Description
Currently, the license choice is applied to the "effective license", which is done as follows.
It has severe performance issues depending on the input, which this proposal tries to improve on.
- Create one large SPDX expression which combines each declared license and each detected license with an AND (operator),
which can result in quite large SPDX expressions. - Compute the set of "valid choices" for that SPDX expression and then apply all choices which are valid choices in
context of the respective package.
Problem: Step 2 can be really really slow, if the amount of distinct licenses is large and contains several OR operators.
Proposal:
- Apply the license choices (as in above step 2) separately, to each distinct declared license and to each distinct detected license.
- Then combine the result into a larger SPDX expression joining with the AND operator, to obtain the effective license.

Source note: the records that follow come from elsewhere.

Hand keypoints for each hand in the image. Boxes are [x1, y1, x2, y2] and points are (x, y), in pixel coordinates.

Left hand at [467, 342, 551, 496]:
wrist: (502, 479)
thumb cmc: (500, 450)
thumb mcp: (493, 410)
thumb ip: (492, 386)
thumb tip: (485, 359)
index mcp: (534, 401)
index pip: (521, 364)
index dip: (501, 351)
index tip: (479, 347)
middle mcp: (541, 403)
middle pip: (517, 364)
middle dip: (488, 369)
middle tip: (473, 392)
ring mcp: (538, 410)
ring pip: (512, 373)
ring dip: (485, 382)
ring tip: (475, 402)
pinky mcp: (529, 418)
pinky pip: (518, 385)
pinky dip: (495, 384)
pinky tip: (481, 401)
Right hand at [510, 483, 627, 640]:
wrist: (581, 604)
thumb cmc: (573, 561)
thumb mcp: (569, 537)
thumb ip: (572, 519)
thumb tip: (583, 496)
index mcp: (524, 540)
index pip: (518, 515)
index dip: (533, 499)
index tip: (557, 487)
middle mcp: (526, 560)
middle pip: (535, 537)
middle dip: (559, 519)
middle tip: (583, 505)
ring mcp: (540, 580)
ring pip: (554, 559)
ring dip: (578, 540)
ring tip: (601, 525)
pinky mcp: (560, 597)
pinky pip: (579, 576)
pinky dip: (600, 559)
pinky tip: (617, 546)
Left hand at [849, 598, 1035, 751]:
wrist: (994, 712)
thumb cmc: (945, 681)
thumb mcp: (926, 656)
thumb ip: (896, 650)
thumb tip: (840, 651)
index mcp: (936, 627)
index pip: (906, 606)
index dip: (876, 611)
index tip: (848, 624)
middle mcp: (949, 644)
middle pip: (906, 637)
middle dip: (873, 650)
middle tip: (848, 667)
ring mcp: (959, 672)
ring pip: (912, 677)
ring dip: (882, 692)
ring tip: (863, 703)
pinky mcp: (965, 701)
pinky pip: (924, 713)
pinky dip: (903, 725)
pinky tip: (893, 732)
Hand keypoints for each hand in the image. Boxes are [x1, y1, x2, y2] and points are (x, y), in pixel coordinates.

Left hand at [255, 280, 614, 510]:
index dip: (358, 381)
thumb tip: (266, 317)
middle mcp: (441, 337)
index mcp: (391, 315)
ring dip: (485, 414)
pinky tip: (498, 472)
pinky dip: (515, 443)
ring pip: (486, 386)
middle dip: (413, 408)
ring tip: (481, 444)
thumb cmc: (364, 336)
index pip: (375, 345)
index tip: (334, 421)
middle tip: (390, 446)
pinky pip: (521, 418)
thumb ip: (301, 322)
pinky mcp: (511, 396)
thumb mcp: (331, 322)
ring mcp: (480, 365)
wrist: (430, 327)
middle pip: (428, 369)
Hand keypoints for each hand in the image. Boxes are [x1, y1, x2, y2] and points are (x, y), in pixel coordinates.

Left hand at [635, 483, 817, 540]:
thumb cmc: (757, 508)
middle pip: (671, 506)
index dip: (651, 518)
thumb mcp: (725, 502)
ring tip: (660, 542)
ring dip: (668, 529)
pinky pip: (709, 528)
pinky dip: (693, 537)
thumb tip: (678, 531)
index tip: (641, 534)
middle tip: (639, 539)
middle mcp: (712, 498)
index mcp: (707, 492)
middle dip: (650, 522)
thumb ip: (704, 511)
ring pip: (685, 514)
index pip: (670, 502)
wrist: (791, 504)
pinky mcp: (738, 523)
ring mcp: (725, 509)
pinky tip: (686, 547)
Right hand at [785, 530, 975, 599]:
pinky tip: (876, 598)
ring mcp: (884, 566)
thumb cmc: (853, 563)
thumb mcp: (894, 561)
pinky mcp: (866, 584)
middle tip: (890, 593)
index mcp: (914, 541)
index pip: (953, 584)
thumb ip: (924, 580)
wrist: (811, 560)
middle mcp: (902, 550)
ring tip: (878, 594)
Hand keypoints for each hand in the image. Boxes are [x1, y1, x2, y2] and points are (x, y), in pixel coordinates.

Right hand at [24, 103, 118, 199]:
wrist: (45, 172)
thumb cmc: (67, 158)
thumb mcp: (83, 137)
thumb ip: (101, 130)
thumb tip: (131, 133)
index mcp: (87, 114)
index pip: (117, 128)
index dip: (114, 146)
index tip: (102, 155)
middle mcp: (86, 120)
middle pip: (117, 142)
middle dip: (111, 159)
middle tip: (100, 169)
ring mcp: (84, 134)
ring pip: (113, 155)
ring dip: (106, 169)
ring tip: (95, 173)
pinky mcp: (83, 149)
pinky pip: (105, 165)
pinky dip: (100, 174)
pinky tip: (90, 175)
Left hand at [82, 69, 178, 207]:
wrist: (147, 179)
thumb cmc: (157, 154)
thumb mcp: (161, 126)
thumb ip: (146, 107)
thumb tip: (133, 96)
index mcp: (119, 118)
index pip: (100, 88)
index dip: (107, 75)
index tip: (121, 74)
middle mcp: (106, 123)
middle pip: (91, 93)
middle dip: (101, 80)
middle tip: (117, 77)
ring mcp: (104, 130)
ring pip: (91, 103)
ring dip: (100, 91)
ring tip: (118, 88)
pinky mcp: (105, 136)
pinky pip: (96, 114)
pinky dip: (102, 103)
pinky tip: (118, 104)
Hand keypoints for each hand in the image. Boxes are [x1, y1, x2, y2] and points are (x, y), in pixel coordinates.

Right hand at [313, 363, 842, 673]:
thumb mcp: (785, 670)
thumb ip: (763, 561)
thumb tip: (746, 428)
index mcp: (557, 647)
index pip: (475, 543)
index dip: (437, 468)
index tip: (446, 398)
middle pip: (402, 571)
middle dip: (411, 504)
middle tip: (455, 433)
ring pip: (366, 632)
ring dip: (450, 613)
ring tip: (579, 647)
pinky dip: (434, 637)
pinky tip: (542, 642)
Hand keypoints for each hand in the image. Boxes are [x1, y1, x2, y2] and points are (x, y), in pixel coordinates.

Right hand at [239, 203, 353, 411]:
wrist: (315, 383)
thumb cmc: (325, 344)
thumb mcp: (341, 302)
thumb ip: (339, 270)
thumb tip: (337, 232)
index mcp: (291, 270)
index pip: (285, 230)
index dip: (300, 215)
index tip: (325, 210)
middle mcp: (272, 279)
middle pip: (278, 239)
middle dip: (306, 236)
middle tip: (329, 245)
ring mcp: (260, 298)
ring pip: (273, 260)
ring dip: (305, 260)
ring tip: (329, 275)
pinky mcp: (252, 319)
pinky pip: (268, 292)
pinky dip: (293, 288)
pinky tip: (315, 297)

Idea: With the new approach, the license choices are computed for quite a bit smaller SPDX expressions. This should
drastically increase the performance, since solving NP complete problems for larger N becomes relatively hard relatively
quickly, while N is kept smaller here.
Note: There is an unrelated inconsistency, which may become a bit related. The effective license in the policy rules
is computed from the excluded + non-excluded detected licenses. The reason for this was to keep the +-isExcluded()
working in the rules. However, it leads to different results, compared to the reporters, which first filter excluded and then
apply the choice. E.g. the given
part of the choice may match in one case but not in the other.